>>>>>

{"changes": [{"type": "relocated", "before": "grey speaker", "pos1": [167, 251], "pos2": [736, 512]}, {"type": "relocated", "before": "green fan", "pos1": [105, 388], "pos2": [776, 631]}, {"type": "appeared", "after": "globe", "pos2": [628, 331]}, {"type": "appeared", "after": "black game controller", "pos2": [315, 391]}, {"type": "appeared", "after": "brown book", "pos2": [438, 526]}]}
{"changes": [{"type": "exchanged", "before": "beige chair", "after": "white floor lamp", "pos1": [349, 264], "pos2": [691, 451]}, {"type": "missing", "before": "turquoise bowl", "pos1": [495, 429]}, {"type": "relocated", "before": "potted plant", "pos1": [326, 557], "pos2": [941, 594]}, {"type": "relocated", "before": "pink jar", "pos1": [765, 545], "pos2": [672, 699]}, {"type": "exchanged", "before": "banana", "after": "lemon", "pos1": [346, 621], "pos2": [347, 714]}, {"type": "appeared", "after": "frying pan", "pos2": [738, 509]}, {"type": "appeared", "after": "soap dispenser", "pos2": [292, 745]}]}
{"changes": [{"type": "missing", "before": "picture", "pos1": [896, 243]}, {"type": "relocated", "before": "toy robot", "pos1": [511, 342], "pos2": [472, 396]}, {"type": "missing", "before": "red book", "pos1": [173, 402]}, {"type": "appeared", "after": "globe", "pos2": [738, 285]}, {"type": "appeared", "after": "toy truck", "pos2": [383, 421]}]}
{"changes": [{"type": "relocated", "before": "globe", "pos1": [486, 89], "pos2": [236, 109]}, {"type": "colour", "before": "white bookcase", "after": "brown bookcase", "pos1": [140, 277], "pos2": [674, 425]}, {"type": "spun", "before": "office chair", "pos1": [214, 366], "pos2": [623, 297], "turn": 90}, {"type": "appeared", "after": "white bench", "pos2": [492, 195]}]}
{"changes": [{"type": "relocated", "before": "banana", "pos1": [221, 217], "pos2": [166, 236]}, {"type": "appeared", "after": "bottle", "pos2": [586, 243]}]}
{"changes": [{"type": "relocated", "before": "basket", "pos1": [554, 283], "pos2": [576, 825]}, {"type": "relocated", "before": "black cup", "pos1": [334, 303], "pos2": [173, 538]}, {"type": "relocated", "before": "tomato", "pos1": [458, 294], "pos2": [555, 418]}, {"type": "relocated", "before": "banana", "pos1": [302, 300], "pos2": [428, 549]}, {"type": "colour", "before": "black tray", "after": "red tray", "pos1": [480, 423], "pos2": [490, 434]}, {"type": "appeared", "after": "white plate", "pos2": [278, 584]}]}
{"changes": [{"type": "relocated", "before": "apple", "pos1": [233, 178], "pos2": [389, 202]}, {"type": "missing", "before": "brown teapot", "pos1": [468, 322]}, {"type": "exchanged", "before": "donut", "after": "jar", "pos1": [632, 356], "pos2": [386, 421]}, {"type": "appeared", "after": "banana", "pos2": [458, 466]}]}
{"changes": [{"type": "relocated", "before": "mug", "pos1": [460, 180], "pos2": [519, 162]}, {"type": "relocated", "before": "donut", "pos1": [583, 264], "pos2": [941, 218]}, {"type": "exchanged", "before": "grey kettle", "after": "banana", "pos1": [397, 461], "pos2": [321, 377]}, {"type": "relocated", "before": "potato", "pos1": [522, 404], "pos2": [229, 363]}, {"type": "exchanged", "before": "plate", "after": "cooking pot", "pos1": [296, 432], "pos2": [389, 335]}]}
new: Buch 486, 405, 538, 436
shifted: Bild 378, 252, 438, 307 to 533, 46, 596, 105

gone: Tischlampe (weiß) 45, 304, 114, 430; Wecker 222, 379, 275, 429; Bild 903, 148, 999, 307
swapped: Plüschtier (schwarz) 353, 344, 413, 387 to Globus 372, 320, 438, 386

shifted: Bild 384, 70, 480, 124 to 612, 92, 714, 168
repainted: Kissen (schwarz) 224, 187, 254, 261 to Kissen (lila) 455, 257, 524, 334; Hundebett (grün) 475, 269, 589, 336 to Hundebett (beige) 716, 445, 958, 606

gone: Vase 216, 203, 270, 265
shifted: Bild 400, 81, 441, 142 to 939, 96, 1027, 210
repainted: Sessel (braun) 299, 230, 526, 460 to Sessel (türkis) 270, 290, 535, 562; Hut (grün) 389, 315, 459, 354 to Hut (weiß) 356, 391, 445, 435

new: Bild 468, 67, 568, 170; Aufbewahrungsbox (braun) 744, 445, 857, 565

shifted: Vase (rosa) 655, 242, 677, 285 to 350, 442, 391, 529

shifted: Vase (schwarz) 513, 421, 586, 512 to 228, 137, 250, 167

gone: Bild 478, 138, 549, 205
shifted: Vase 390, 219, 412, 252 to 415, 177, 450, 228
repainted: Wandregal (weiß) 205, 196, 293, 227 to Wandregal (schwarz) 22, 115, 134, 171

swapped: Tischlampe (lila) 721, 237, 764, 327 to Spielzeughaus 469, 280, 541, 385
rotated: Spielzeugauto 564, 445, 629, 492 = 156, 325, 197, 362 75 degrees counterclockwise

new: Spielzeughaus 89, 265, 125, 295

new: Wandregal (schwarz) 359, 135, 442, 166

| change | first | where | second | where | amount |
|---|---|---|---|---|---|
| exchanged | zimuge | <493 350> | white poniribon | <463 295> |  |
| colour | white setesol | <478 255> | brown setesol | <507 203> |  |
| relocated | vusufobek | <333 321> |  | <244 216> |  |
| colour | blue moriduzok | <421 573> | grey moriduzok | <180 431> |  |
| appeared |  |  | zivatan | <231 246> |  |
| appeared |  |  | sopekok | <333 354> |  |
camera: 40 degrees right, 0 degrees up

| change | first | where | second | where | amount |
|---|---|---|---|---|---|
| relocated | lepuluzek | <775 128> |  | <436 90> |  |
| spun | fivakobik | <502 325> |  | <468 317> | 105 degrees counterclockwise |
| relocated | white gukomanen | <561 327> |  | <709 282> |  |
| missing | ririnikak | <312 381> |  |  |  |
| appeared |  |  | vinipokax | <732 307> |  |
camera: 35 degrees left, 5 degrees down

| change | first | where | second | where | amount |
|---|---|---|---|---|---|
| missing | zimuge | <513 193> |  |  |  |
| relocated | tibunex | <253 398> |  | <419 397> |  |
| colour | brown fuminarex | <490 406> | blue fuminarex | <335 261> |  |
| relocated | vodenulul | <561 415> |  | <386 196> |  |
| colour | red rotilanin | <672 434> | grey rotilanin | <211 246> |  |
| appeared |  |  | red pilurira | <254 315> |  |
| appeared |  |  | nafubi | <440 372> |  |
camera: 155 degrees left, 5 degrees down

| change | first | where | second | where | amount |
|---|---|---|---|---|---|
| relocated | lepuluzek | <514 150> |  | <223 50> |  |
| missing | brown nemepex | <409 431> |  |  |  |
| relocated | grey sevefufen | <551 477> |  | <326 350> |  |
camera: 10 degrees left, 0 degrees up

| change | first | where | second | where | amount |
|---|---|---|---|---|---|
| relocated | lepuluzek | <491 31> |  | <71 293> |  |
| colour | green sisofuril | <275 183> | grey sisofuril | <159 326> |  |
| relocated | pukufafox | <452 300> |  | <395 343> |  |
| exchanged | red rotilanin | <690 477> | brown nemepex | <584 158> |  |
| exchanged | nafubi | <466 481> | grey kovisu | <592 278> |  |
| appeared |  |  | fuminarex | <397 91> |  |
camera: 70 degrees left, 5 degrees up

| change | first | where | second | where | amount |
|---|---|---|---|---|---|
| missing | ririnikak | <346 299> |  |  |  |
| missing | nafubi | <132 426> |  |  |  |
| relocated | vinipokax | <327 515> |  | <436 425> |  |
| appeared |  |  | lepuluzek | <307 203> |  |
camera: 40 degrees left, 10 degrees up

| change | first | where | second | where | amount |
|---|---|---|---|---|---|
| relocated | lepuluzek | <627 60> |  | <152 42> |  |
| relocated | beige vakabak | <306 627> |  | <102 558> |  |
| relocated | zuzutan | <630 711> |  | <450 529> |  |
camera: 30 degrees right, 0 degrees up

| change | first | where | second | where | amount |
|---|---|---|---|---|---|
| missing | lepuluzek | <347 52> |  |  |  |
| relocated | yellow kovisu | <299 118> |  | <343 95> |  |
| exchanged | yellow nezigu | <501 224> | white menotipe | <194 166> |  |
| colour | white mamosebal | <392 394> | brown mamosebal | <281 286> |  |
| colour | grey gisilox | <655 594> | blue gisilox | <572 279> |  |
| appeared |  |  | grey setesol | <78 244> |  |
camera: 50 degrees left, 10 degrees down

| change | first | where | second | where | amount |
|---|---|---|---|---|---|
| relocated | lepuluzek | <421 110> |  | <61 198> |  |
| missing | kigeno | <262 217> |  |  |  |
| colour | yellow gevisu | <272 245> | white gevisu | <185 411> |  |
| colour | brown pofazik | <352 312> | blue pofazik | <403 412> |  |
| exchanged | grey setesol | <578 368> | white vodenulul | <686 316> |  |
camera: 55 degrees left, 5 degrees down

<<<<<

* [Exercise objective] Could you restate word for word the lines above, from the one that contains "colour | blue" through the one that contains "sopekok | <333", and no others?

* [Output for this exercise]
| colour | blue moriduzok | <421 573> | grey moriduzok | <180 431> |  |
| appeared |  |  | zivatan | <231 246> |  |
| appeared |  |  | sopekok | <333 354> |  |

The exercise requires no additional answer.